More than half of the 560 inmates in Palu’s prison escaped after its walls collapsed during Friday’s quake, according to state news agency Antara.
“It was very hard for the guards to stop the inmates from running away as they were so panicked and had to save themselves too,” Antara quoted warden Adhi Yan Ricoh as saying.
Over a hundred inmates staged a separate escape from a prison in Donggala.
Prison warden Saifuddin told Kompas inmates had started a fire in the detention center after authorities refused their demands to be released to check on their families.
In Palu’s Roa-Roa Hotel, which was completely flattened by the quake, many people were still missing.
“Communication is cut off. All we knew is that 24 guests were successfully evacuated and one has died,” hotel owner Ko Jefry told Metro TV on Saturday night. “It is estimated that 50 to 60 people remain trapped.”
Amateur video footage showed trees, buildings and a communications tower being swept through a rural landscape. The landslide was caused by liquification of the soil, according BNPB’s Nugroho.
In other footage shared on social media, a man on the upper floor of a building can be heard shouting frantic warnings of the approaching tsunami to people on the street below. Within minutes a wall of water crashes onto the shore, carrying away buildings and cars. Reuters was not able to immediately authenticate the footage.

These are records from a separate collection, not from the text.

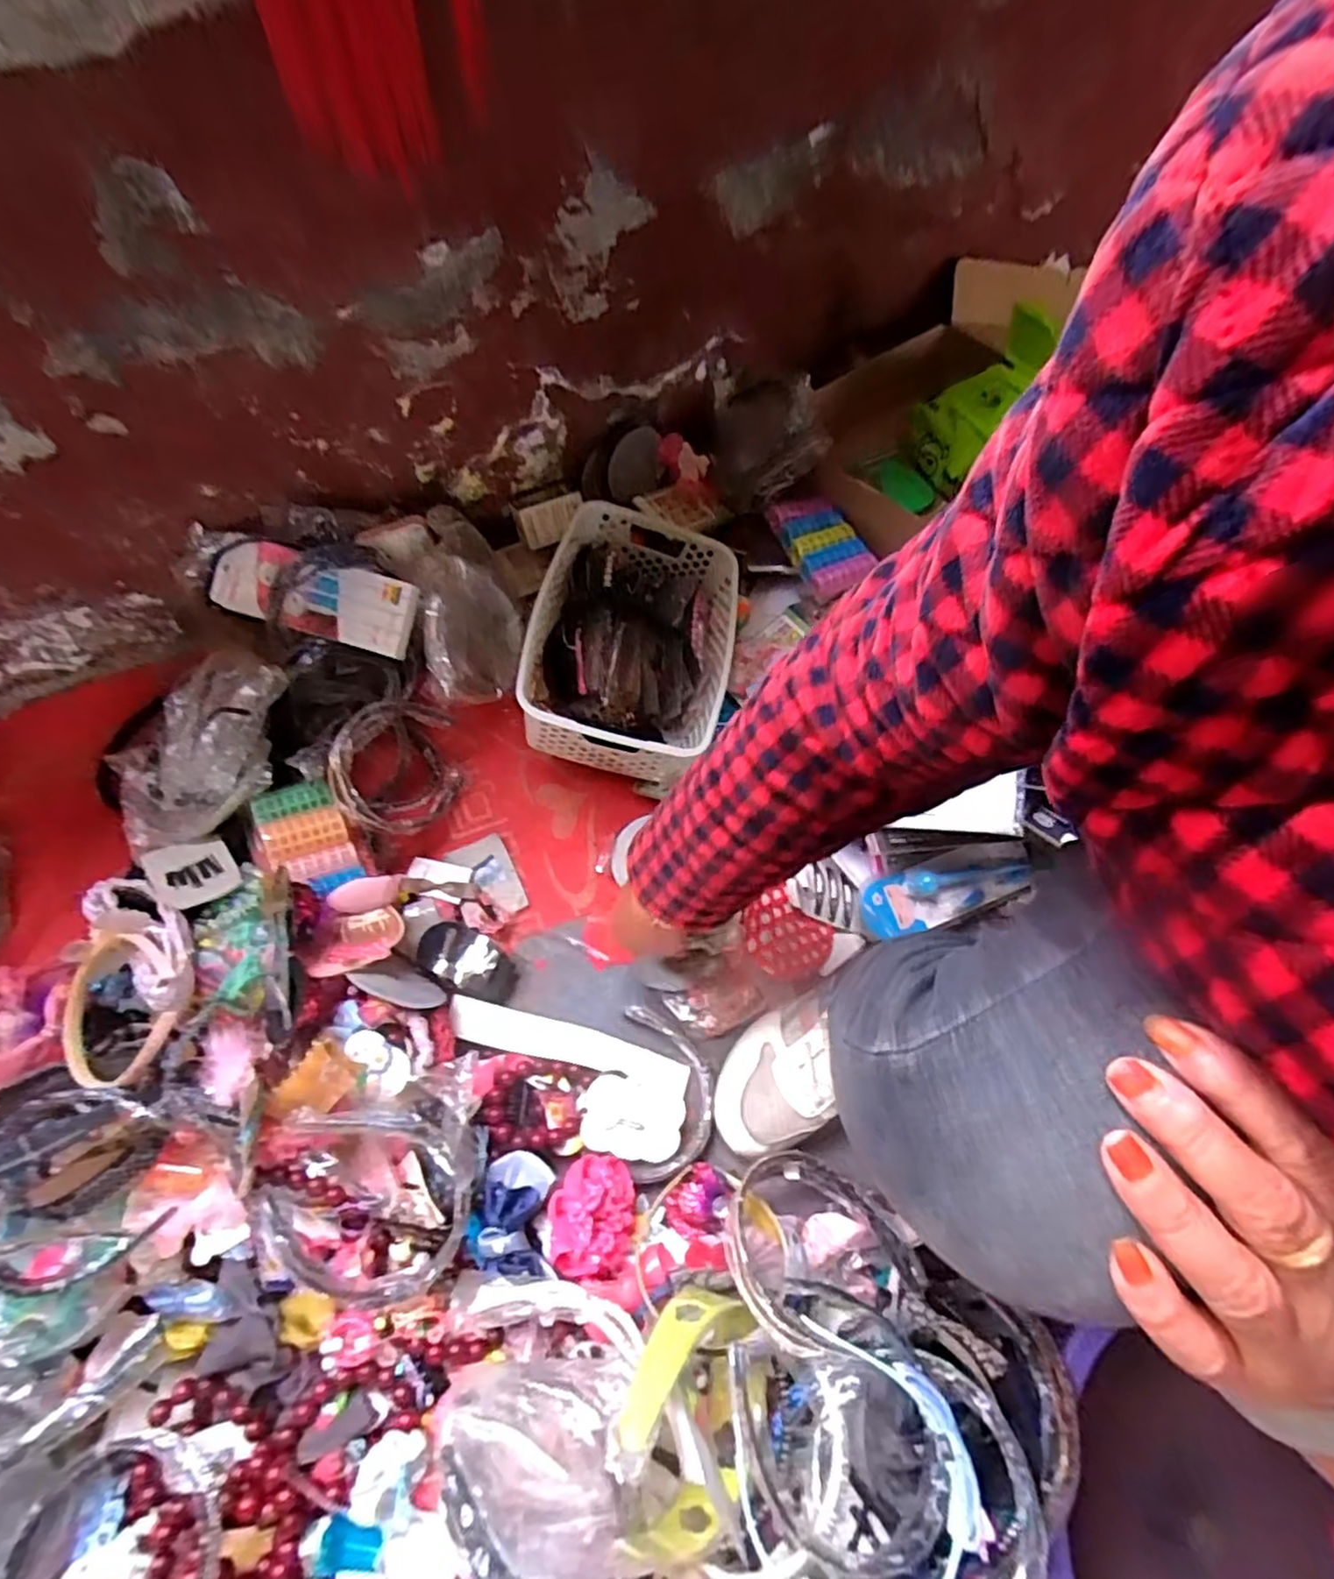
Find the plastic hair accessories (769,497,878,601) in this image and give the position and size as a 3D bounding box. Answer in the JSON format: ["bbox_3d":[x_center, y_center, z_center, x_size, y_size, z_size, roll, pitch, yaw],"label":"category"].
[{"bbox_3d":[0.176,-0.273,0.769,0.073,0.034,0.126,-17,64,-11],"label":"plastic hair accessories"}]

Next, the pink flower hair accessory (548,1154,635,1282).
[{"bbox_3d":[-0.058,0.334,0.542,0.062,0.047,0.081,3,62,-1],"label":"pink flower hair accessory"}]

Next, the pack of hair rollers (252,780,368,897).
[{"bbox_3d":[-0.334,0.047,0.639,0.068,0.022,0.119,-27,67,-15],"label":"pack of hair rollers"}]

Indonesia’s meteorological and geophysics agency BMKG issued a tsunami warning after Friday’s quake, but lifted it 34 minutes later. The agency was widely criticized for withdrawing the warning too quickly, though officials said they estimated the waves had come within the time the warning was in force.
The military has started sending in cargo planes with aid from Jakarta and other cities, authorities said, but evacuees still badly needed food and other basic necessities.

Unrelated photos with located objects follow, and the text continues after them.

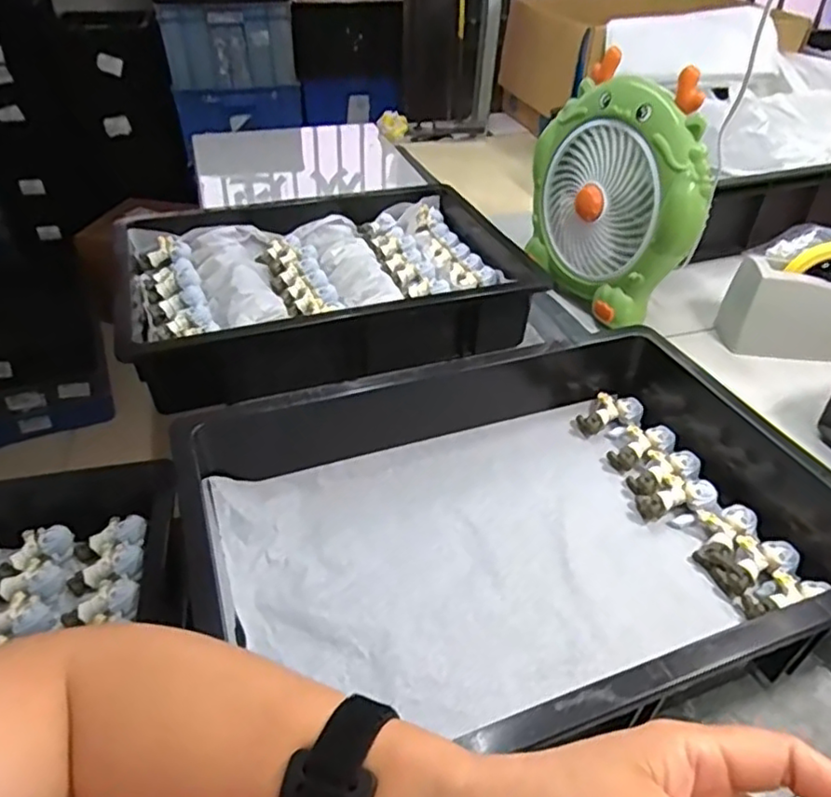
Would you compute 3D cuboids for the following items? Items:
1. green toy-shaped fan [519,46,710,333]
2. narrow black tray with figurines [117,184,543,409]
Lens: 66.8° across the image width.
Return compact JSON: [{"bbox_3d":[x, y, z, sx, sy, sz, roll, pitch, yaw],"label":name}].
[{"bbox_3d":[0.223,-0.233,0.733,0.077,0.245,0.228,-13,40,-17],"label":"green toy-shaped fan"},{"bbox_3d":[-0.102,-0.160,0.751,0.459,0.069,0.370,-11,40,-15],"label":"narrow black tray with figurines"}]

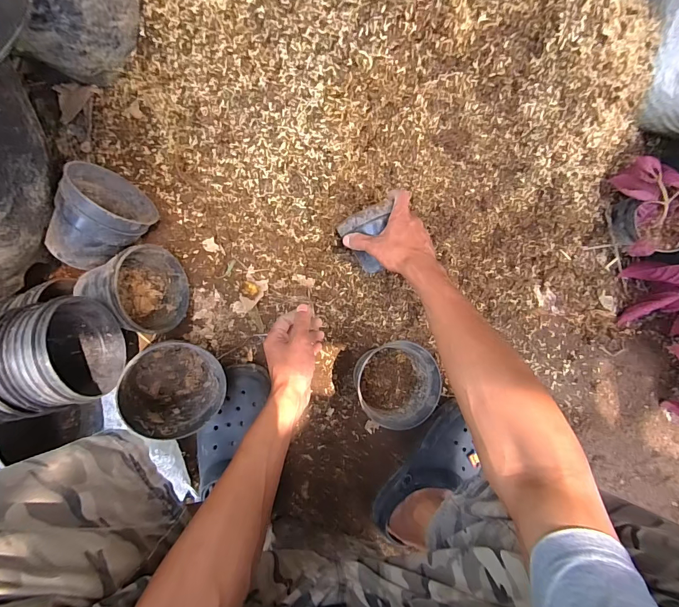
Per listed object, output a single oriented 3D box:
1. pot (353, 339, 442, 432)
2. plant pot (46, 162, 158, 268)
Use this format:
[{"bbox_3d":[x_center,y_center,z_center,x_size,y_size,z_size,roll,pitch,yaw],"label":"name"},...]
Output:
[{"bbox_3d":[0.090,0.121,0.588,0.119,0.095,0.124,0,95,-5],"label":"pot"},{"bbox_3d":[-0.360,-0.127,0.545,0.115,0.119,0.117,-40,120,22],"label":"plant pot"}]

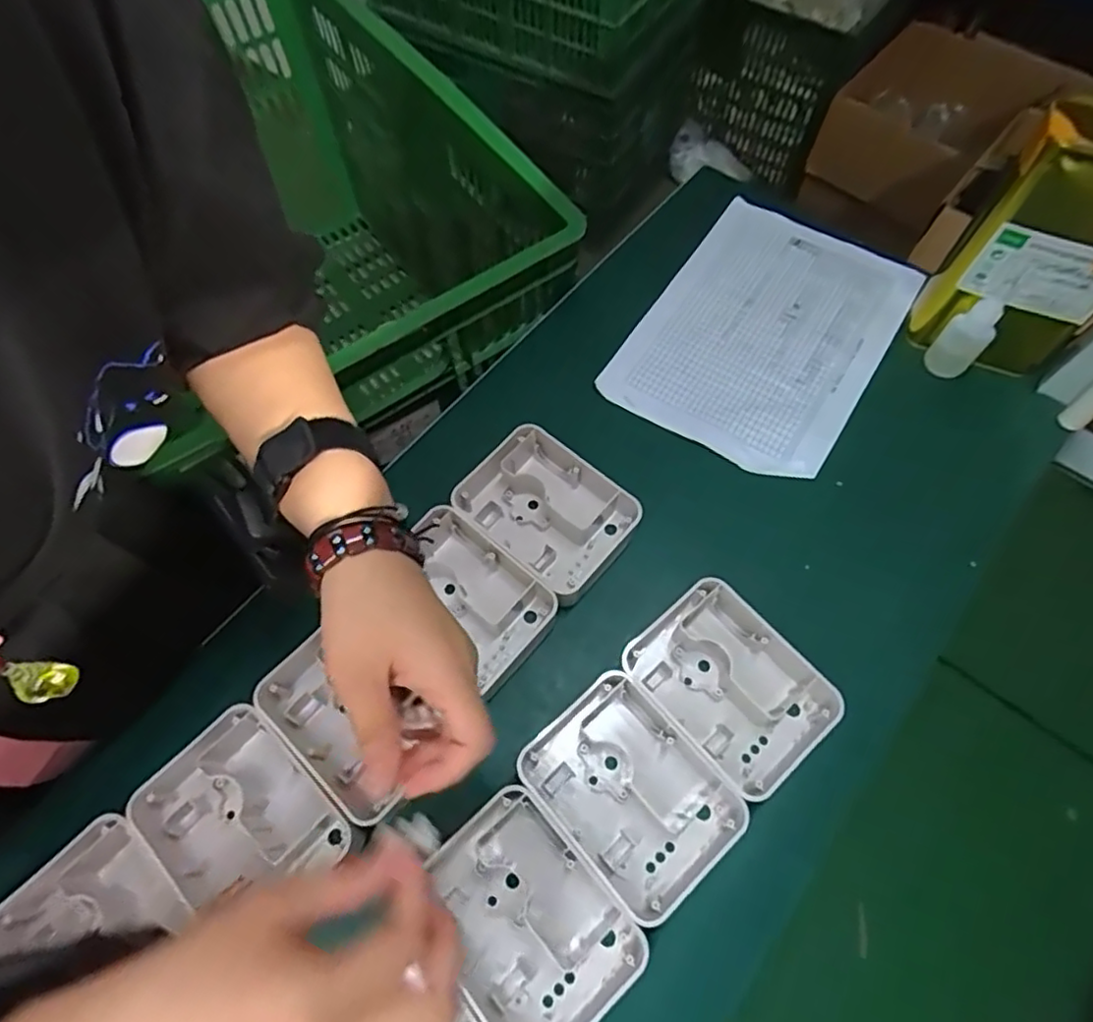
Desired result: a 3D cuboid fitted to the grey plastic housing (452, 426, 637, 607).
[{"bbox_3d":[0.000,0.000,0.508,0.135,0.037,0.102,37,70,17],"label":"grey plastic housing"}]

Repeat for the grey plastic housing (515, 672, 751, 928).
[{"bbox_3d":[0.055,0.185,0.419,0.100,0.034,0.131,-39,69,-16],"label":"grey plastic housing"}]

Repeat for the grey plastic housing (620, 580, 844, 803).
[{"bbox_3d":[0.126,0.124,0.446,0.099,0.041,0.129,-39,69,-16],"label":"grey plastic housing"}]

Palu’s airport was damaged in the quake, but was reopened for limited commercial flights on Sunday, authorities said.
Indonesia sits on the Pacific Ring of Fire and is regularly hit by earthquakes, including the devastating Boxing Day 2004 earthquake and tsunami that killed more than 120,000 in northern Aceh province alone.
In August, a series of major quakes killed more than 500 people in the tourist island of Lombok and destroyed dozens of villages along its northern coast.
Palu was hit by tsunami in 1927 and 1968, according to BNPB.